The Universal Pattern: Verification Over Capability

The harness pattern extends beyond code generation. Any domain with deterministic validators, semiconductors (DRC → LVS → SPICE), chemical processes (mass balance → energy balance → ASPEN), or browser-based physics simulations, can apply the same structure: recursive union types, hierarchical decomposition, and progressive validation.

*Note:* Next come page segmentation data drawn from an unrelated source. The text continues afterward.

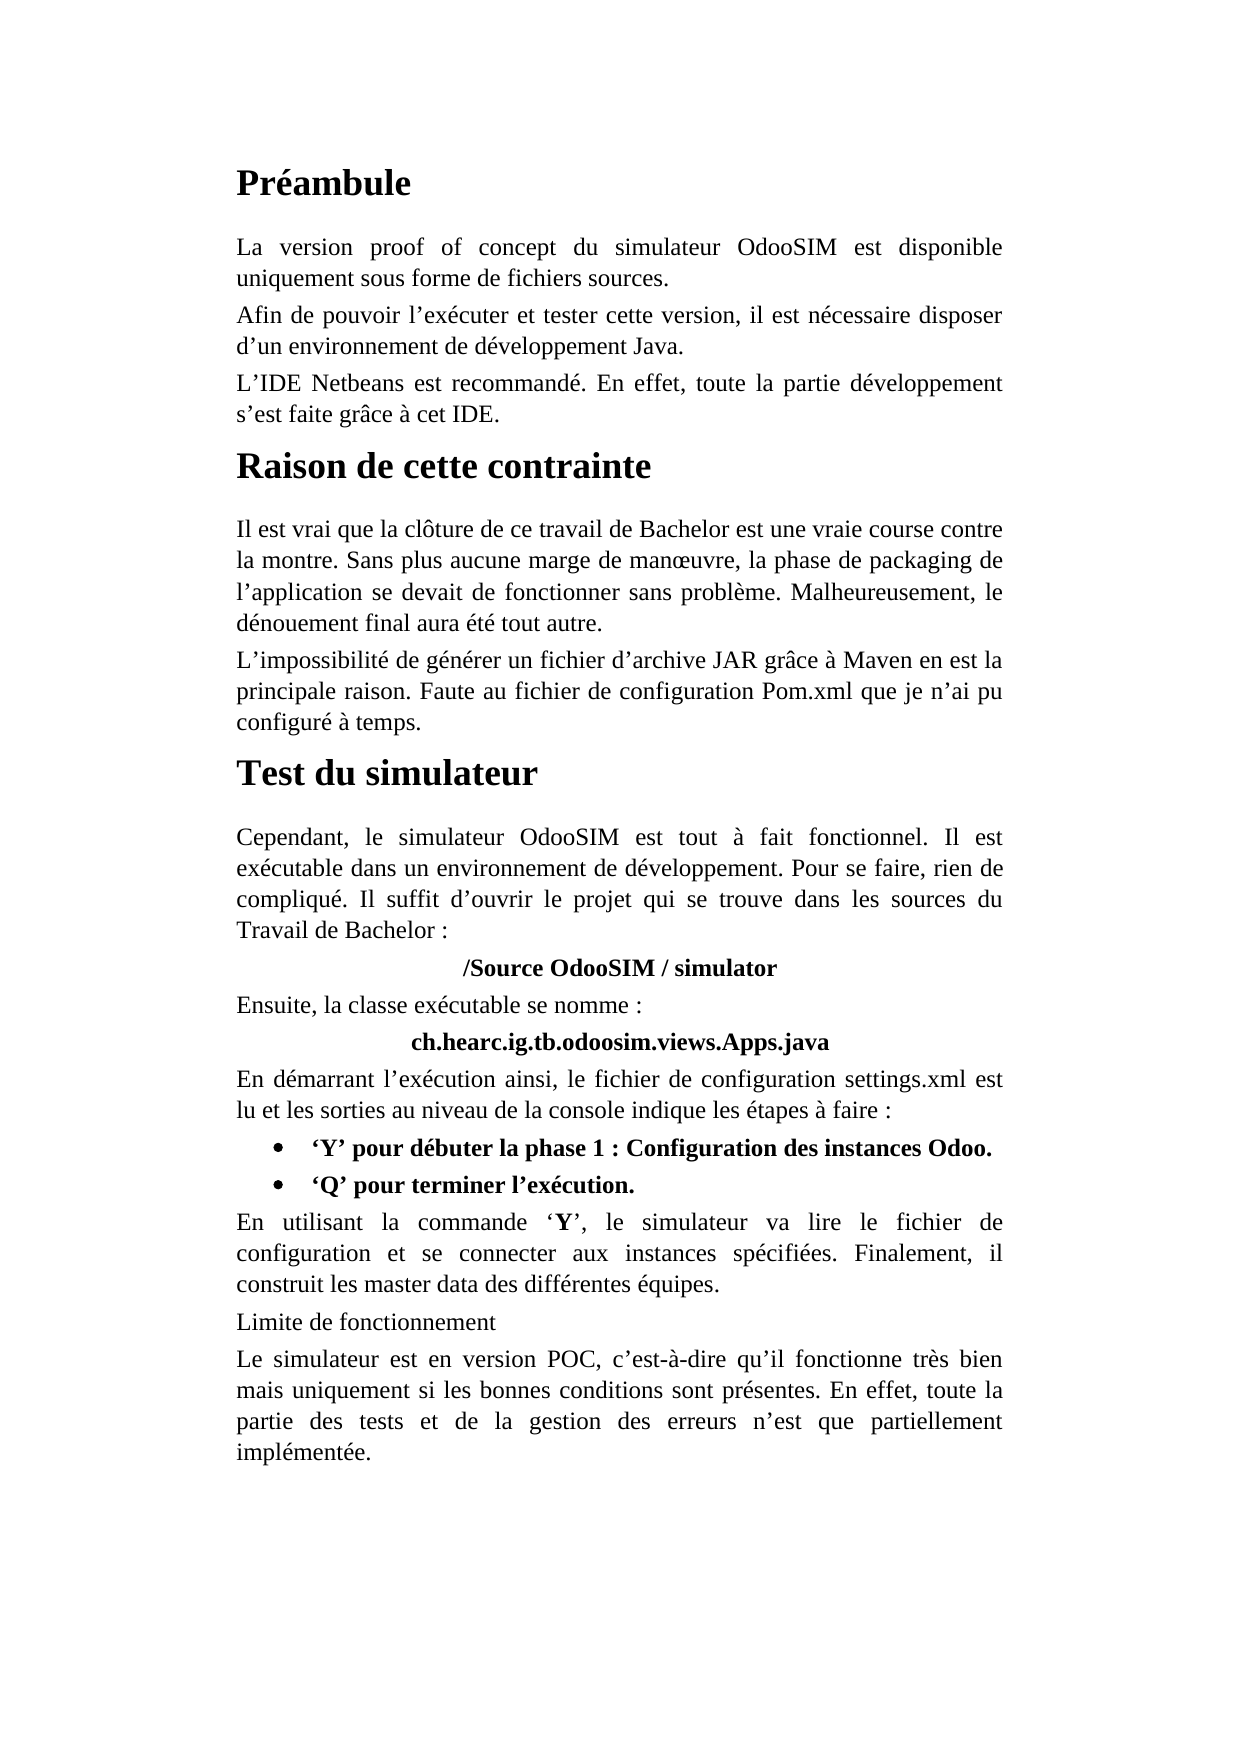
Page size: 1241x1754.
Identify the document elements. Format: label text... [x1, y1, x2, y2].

text Test du simulateur [236, 751, 1004, 794]
text Le simulateur est en version POC, c’est-à-dire qu’il fonctionne très bien mais uniquement si les bonnes conditions sont présentes. En effet, toute la partie des tests et de la gestion des erreurs n’est que partiellement implémentée. [236, 1344, 1004, 1466]
text En utilisant la commande ‘Y’, le simulateur va lire le fichier de configuration et se connecter aux instances spécifiées. Finalement, il construit les master data des différentes équipes. [236, 1207, 1004, 1298]
text ch.hearc.ig.tb.odoosim.views.Apps.java [236, 1027, 1004, 1056]
text Cependant, le simulateur OdooSIM est tout à fait fonctionnel. Il est exécutable dans un environnement de développement. Pour se faire, rien de compliqué. Il suffit d’ouvrir le projet qui se trouve dans les sources du Travail de Bachelor : [236, 822, 1004, 944]
text Ensuite, la classe exécutable se nomme : [236, 990, 1004, 1019]
text L’impossibilité de générer un fichier d’archive JAR grâce à Maven en est la principale raison. Faute au fichier de configuration Pom.xml que je n’ai pu configuré à temps. [236, 645, 1004, 736]
text En démarrant l’exécution ainsi, le fichier de configuration settings.xml est lu et les sorties au niveau de la console indique les étapes à faire : [236, 1064, 1004, 1124]
list ‘Y’ pour débuter la phase 1 : Configuration des instances Odoo. [274, 1133, 1004, 1162]
text Il est vrai que la clôture de ce travail de Bachelor est une vraie course contre la montre. Sans plus aucune marge de manœuvre, la phase de packaging de l’application se devait de fonctionner sans problème. Malheureusement, le dénouement final aura été tout autre. [236, 514, 1004, 636]
text Raison de cette contrainte [236, 443, 1004, 486]
list ‘Q’ pour terminer l’exécution. [274, 1170, 1004, 1199]
text Afin de pouvoir l’exécuter et tester cette version, il est nécessaire disposer d’un environnement de développement Java. [236, 300, 1004, 360]
text L’IDE Netbeans est recommandé. En effet, toute la partie développement s’est faite grâce à cet IDE. [236, 368, 1004, 428]
text Préambule [236, 160, 1004, 203]
text La version proof of concept du simulateur OdooSIM est disponible uniquement sous forme de fichiers sources. [236, 232, 1004, 292]
text /Source OdooSIM / simulator [236, 953, 1004, 981]
text Limite de fonctionnement [236, 1307, 1004, 1336]
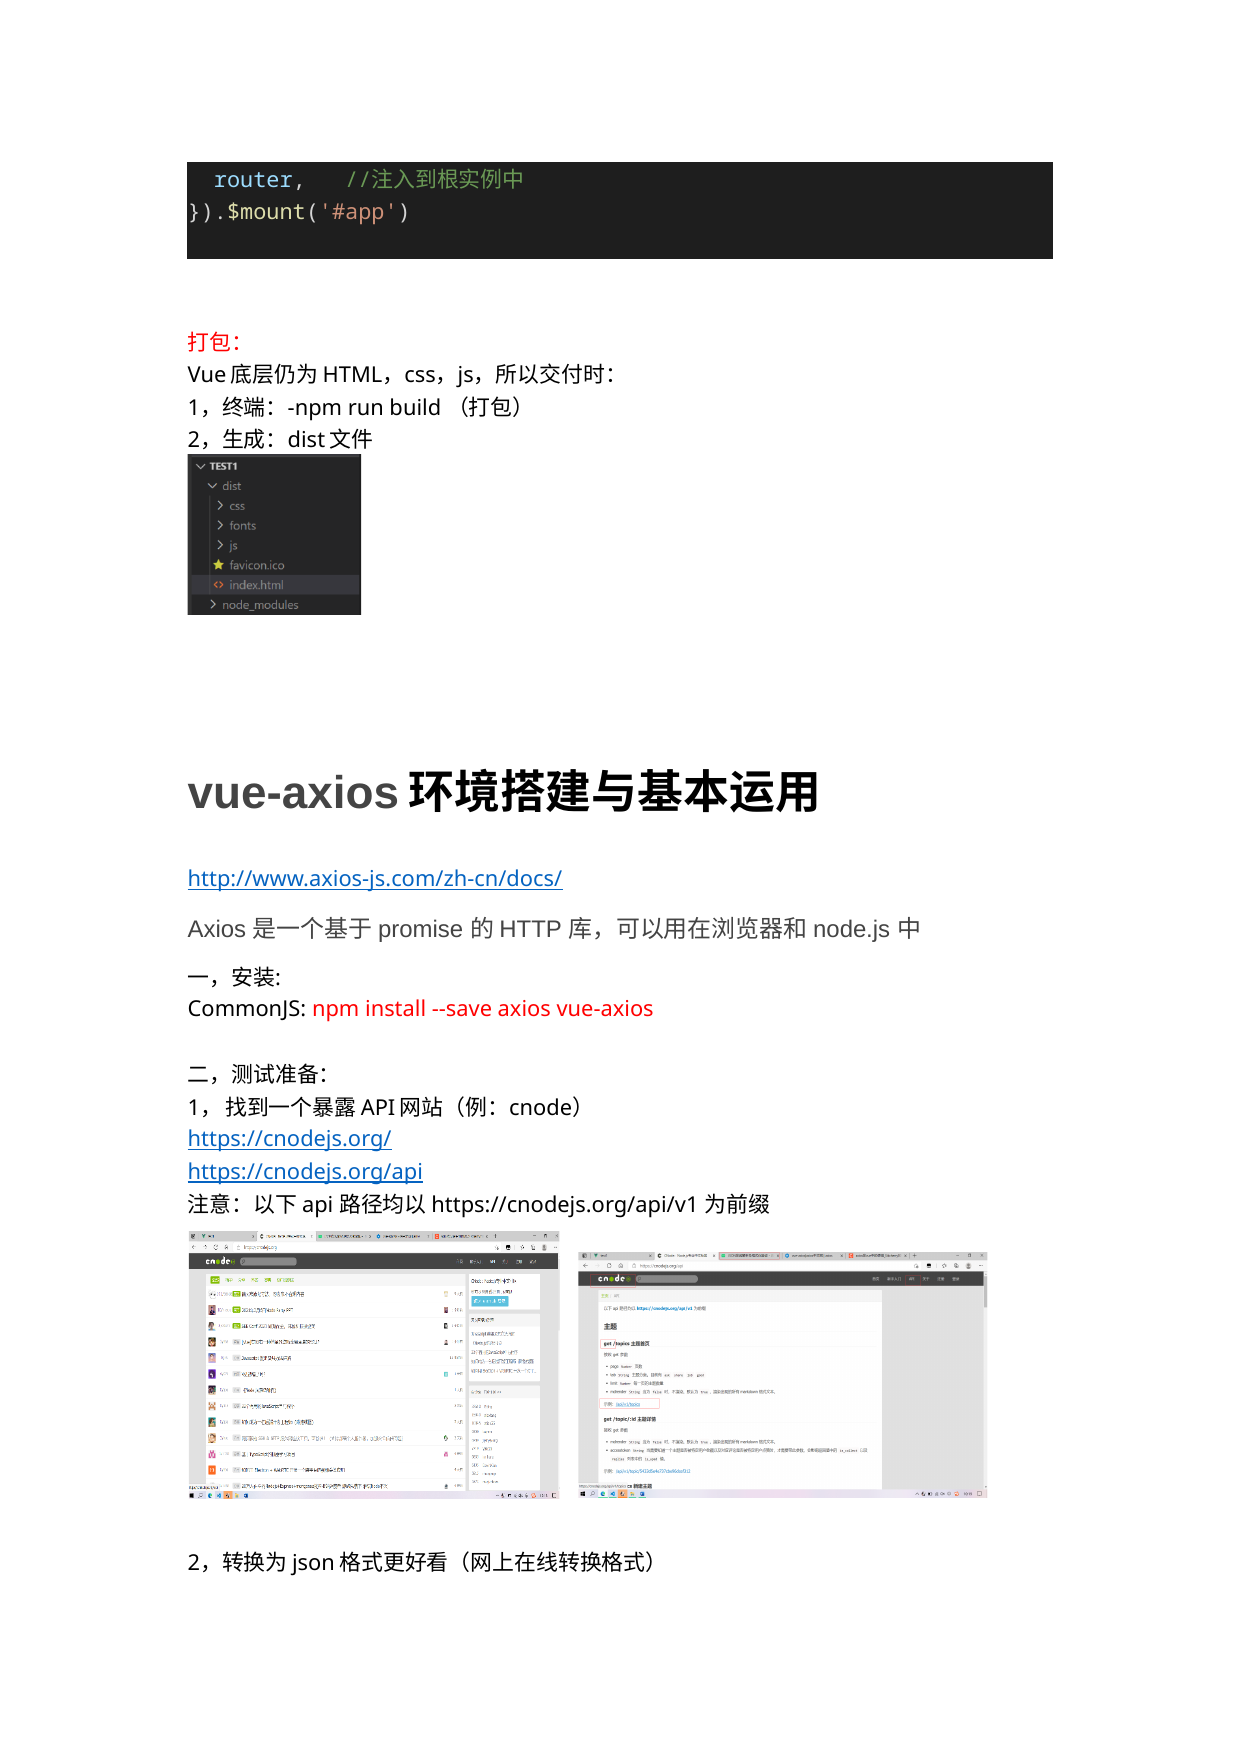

The key insight is that function calling doesn’t require the LLM to be perfect. It requires the structure around the LLM to be perfect. Types eliminate ambiguity, schemas constrain through absence rather than prohibition, validators provide mechanical verification. Native function calling claims often obscure this reality by promising magic while hiding the error correction loops.

As one developer noted in discussions about the presentation, the framing of “6.75% is not failure, it’s the first input to the loop” represents a genuine mental model shift. Most teams abandon structured output when initial accuracy drops, not realizing that the entire point of a feedback loop is to start somewhere measurable and converge through verification.

The Takeaway

The industry has been solving the wrong problem. We’ve been trying to make the probabilistic part of AI reliable through prompt engineering and larger models, when we should be making the deterministic part perfect through type schemas, compilers, and validation feedback.

With the right harness, 6.75% becomes 100%. Not because the model got smarter, but because the system got engineered. The Qwen 3.5 family’s double-stringify bug wasn’t a death sentence, it was just another failure mode to handle in the loop.

If you can verify, you converge. Everything else is just the first iteration.